Short problem:
Copy the entries below exactly, from the very start down through the line containing "phylum: Basidiomycota", including that line.

Dataset records:
(begin)

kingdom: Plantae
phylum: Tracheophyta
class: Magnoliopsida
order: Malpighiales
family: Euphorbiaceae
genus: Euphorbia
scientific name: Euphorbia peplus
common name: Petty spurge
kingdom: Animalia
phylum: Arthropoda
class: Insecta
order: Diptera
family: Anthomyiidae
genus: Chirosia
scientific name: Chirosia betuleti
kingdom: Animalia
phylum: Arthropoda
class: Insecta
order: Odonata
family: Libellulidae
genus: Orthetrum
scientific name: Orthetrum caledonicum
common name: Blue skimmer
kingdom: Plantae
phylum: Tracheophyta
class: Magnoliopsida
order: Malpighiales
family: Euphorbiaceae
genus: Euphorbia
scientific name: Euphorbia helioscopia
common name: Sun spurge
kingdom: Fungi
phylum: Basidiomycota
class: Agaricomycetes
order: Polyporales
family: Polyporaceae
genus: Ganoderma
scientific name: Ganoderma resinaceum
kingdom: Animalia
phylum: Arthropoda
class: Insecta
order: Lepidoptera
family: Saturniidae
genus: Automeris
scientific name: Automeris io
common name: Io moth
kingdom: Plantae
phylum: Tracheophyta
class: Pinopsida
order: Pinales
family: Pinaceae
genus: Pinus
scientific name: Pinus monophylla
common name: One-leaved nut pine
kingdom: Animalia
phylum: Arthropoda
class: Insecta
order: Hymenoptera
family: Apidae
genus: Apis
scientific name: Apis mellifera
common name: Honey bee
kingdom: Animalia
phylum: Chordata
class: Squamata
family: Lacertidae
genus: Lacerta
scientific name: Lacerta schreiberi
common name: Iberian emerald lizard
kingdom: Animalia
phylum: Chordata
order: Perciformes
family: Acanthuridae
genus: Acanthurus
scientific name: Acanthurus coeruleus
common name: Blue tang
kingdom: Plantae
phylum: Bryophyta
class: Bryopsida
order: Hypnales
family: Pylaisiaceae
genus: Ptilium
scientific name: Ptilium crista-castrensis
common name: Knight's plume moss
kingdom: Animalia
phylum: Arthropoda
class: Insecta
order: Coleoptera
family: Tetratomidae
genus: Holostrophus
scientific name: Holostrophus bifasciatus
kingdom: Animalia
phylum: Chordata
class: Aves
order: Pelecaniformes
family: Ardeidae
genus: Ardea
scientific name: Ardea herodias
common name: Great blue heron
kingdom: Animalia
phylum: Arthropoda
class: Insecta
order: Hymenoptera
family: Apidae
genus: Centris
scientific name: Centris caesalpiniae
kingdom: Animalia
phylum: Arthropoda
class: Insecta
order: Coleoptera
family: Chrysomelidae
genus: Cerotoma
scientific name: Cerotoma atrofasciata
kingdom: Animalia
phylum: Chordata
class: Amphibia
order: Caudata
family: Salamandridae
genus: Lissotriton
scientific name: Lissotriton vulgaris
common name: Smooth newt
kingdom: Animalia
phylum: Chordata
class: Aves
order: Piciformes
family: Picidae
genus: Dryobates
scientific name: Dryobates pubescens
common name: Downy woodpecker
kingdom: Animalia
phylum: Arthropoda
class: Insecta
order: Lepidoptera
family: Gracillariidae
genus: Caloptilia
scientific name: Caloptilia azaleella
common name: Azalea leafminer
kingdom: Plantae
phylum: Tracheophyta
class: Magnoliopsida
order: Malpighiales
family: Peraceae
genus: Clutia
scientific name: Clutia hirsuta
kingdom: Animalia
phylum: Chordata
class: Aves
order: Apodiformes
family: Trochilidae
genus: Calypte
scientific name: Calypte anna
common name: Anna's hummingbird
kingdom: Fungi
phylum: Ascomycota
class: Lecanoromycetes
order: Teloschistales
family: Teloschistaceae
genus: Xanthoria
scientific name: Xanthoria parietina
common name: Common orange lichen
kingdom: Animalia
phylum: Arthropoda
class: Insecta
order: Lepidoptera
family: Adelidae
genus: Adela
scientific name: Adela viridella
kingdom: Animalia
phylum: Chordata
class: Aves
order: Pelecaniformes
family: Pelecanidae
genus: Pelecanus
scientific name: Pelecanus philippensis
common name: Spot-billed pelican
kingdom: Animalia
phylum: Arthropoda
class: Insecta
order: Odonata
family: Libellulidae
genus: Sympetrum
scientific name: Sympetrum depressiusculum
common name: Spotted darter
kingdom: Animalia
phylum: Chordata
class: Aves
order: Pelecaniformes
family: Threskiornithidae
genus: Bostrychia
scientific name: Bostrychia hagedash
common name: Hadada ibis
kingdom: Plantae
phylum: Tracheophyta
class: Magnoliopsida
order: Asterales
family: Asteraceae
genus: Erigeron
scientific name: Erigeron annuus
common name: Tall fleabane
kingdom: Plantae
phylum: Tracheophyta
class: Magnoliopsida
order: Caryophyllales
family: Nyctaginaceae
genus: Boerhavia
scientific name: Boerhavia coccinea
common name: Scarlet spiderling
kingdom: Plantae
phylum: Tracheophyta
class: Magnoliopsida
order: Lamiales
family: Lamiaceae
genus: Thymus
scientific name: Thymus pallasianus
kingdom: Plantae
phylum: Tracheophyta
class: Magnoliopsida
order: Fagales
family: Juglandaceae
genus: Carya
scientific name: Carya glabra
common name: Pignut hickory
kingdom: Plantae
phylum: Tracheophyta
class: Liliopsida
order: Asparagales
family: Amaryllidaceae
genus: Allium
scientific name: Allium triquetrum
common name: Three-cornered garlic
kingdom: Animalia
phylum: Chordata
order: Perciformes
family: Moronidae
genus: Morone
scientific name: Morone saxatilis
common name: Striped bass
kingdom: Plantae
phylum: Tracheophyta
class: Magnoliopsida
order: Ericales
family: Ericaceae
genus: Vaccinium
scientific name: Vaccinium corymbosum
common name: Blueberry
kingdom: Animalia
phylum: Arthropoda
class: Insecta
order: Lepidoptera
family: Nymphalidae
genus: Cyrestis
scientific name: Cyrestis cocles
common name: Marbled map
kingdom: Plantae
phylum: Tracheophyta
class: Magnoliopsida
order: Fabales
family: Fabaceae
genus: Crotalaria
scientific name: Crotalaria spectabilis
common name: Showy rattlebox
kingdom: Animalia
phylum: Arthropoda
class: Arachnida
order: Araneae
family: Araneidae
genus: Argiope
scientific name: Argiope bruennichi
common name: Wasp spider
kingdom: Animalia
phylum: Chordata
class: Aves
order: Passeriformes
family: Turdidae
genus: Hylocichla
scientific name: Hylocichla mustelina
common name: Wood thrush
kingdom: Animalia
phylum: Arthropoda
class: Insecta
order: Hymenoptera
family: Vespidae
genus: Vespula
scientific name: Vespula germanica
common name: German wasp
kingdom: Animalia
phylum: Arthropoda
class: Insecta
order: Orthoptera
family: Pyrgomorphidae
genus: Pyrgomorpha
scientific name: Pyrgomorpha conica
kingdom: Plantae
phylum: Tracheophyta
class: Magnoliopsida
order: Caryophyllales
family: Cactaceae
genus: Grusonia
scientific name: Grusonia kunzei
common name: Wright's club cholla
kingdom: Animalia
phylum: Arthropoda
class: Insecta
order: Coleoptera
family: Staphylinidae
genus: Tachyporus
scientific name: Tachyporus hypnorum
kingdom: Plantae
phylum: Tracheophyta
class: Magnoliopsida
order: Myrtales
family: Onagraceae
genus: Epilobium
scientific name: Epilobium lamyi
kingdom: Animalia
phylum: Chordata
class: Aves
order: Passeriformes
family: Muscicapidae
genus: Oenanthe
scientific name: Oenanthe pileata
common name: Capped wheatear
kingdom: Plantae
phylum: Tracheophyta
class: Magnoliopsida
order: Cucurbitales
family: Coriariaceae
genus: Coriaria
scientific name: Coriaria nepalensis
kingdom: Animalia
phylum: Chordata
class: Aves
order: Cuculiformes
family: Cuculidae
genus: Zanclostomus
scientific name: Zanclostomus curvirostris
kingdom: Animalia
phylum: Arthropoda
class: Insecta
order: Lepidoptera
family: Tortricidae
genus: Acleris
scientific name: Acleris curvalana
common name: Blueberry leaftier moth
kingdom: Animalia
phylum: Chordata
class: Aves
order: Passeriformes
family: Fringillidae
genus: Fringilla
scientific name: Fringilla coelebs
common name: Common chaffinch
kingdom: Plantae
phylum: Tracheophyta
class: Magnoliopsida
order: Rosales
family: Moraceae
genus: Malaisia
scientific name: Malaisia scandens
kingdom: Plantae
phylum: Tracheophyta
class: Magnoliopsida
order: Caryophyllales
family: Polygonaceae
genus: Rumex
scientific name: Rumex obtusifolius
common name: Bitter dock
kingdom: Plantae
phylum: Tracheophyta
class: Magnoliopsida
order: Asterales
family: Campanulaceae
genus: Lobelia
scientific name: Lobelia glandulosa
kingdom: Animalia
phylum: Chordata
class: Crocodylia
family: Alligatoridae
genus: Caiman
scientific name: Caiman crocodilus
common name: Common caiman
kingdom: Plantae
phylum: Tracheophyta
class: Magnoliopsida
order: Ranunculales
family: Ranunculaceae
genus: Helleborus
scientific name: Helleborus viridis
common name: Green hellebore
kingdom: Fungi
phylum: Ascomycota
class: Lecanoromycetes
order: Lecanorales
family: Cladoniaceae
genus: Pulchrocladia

(end)

Problem solution:
kingdom: Plantae
phylum: Tracheophyta
class: Magnoliopsida
order: Malpighiales
family: Euphorbiaceae
genus: Euphorbia
scientific name: Euphorbia peplus
common name: Petty spurge
kingdom: Animalia
phylum: Arthropoda
class: Insecta
order: Diptera
family: Anthomyiidae
genus: Chirosia
scientific name: Chirosia betuleti
kingdom: Animalia
phylum: Arthropoda
class: Insecta
order: Odonata
family: Libellulidae
genus: Orthetrum
scientific name: Orthetrum caledonicum
common name: Blue skimmer
kingdom: Plantae
phylum: Tracheophyta
class: Magnoliopsida
order: Malpighiales
family: Euphorbiaceae
genus: Euphorbia
scientific name: Euphorbia helioscopia
common name: Sun spurge
kingdom: Fungi
phylum: Basidiomycota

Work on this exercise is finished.